Watanabe also appeared in other western films, “The Last Samurai”, “Memoirs of a Geisha,” and as the courageous Japanese General Tadamichi Kuribayashi in Clint Eastwood’s World War II drama “Letters from Iwo Jima.”
In addition, Watanabe starred and produced the 2006 Japanese film “Memories of Tomorrow,” and the 2009 feature “Shizumano Taiyô” (The Unbroken). He is set to co-star in the upcoming Mikael Hafstrom drama “Shanghai,” with John Cusack and Gong Li.
Dileep Rao was most recently seen in James Cameron’s record-breaking blockbuster “Avatar,” the top-grossing film of all time. Earlier in 2009, Rao made his feature film debut with a lead role in Sam Raimi’s horror hit “Drag Me to Hell.”
He may be more famous, however as a “Jeopardy” champion, scoring one of the game show’s largest single-day winnings.
Rao was born in Los Angeles, but his parents’ jobs – his mother is a physicist, his father an engineer – took the family to more than 20 countries by the time he was eight years old and lived in Saudi Arabia for a time as a child.
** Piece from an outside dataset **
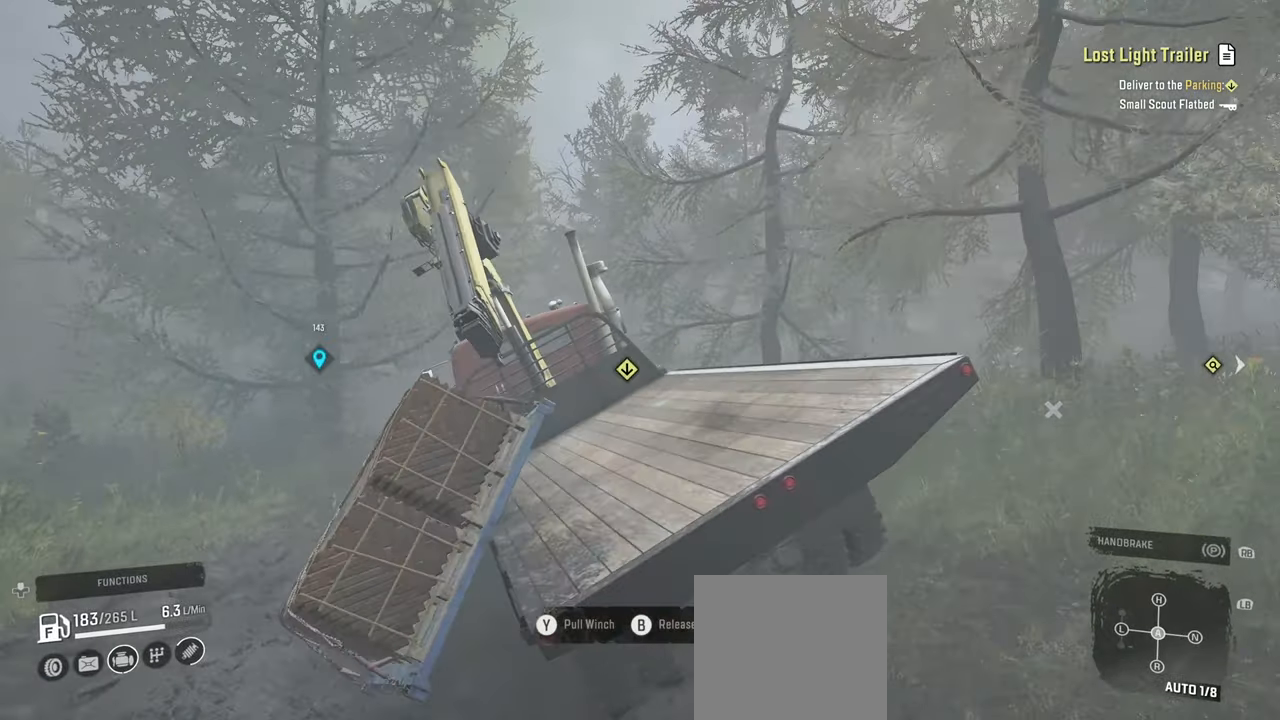
{"buttons": ["R2"], "left_stick": "left", "right_stick": "right", "events": [[150, "right_stick", "center"], [400, "left_stick", "center"], [434, "right_stick", "right"], [467, "left_stick", "left"]]}
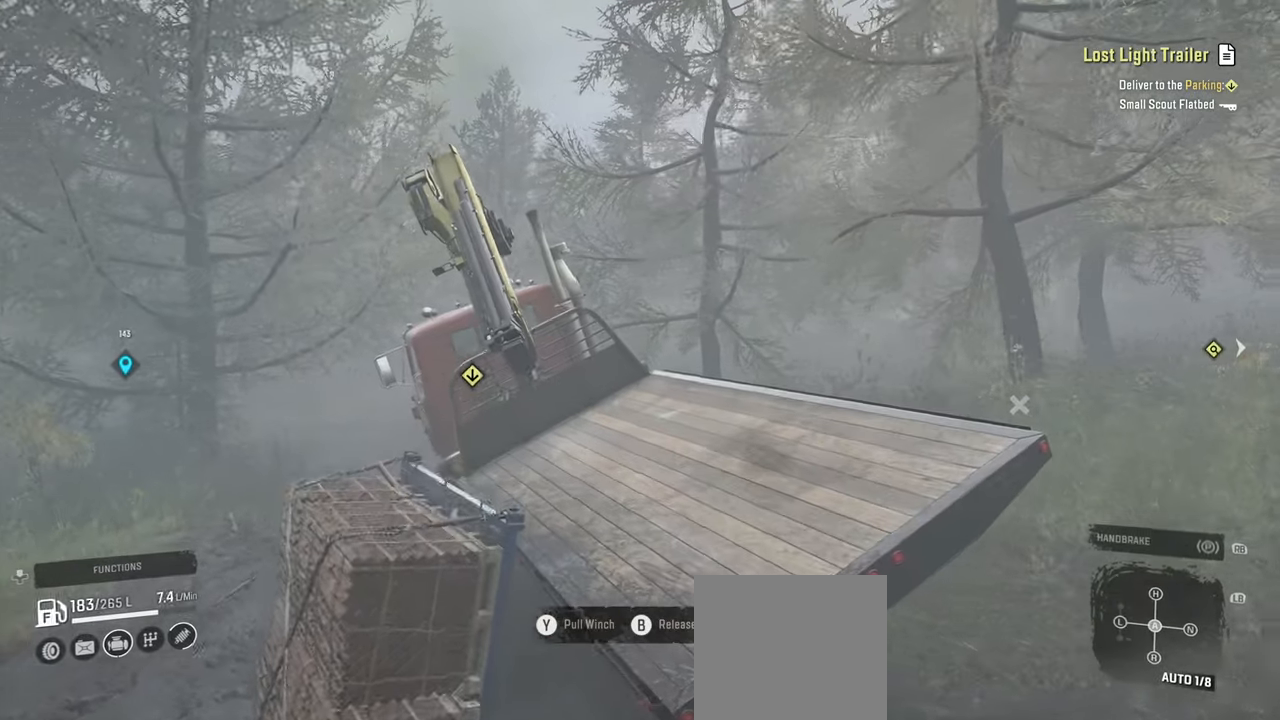
{"buttons": ["R2"], "left_stick": "up", "right_stick": "right", "events": [[117, "right_stick", "down"], [184, "left_stick", "up-left"], [317, "right_stick", "right"], [334, "left_stick", "up"]]}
His lifelong fascination with the natural sciences led him originall
y to become a pre-med student at the University of California at San Diego, with the serious intention of becoming a surgeon. While in college, however, he enrolled in an acting class, which sparked his interest in the theatre.
That led to his participation in the La Jolla Playhouse Summer Conservatory, where he was trained by Tony Award-winning director Anna Shapiro. He gained his Equity card doing a variety of theatre roles and ultimately decided that his continuing education would be in the arts instead of medical school.